Definitely agree with many of the ideas here. We had a similar problem after we graduated every member of our business directorate in 2017.

Our team recruits in two main ways: at the school club fair, and by current students encouraging other students to join. So we ask students to talk to their classmates who are interested in finance, graphic design, videography, etc. and at the club fair we state clearly that there are things to do for students of all interests.

Another way that we garnered heavy interest for the 2018 season was through media mentors. We had a trio of mentors from the film indsutry who decided to offer internships to students on the business team. Not surprisingly, that was very attractive to skilled upperclassmen.
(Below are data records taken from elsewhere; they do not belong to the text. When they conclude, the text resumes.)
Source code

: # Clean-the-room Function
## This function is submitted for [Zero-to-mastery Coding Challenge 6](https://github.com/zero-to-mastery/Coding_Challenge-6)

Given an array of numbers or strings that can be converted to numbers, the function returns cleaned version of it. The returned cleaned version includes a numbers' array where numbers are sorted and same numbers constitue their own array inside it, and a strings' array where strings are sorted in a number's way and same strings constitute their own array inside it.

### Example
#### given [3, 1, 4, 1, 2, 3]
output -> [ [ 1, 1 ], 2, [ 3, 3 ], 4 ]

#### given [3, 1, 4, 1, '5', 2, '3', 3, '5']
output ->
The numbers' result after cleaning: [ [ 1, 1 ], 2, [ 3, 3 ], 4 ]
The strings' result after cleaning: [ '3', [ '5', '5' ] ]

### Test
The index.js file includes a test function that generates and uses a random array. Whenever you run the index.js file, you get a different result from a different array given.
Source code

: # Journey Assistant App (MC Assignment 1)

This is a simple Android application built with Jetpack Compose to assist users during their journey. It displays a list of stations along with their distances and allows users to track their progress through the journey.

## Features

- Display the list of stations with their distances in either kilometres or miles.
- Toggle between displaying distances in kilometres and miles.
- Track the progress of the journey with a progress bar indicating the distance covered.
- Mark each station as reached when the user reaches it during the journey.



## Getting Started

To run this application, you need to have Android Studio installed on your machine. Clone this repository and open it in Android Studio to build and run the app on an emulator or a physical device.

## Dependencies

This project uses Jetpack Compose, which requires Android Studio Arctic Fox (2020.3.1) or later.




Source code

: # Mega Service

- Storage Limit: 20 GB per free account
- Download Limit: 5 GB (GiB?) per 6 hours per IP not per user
In general though, being clear in your recruitment that it’s more than just building and coding a robot, that robotics can be kind of like running a company and that there’s all aspects involved, you can get students with a very diverse set of interests. And our business team has been VERY successful in the past two years of employing these recruitment strategies.

The Business team presents opportunity just as any other part of the team. Maybe let prospects know they will be the students who talk to potential sponsors also known as potential employers. On our team it is the business team that sets up most of the outreach, thus they tend to be the group doing robot demos. The students on the business team may have more opportunity to develop refined professional skills due the interaction with sponsors. Also on our team those on the business team are not excluded from participating in any other part of the team. So they can bring in the bacon and weld on a belly pan.

I may be biased as both of my son’s led the business team as CBO prior to leading the team as CEO. And both found deep interest in the challenge, as such that they were inspired to pursue the experience in their college study, one in Poly Sci and the other in Business.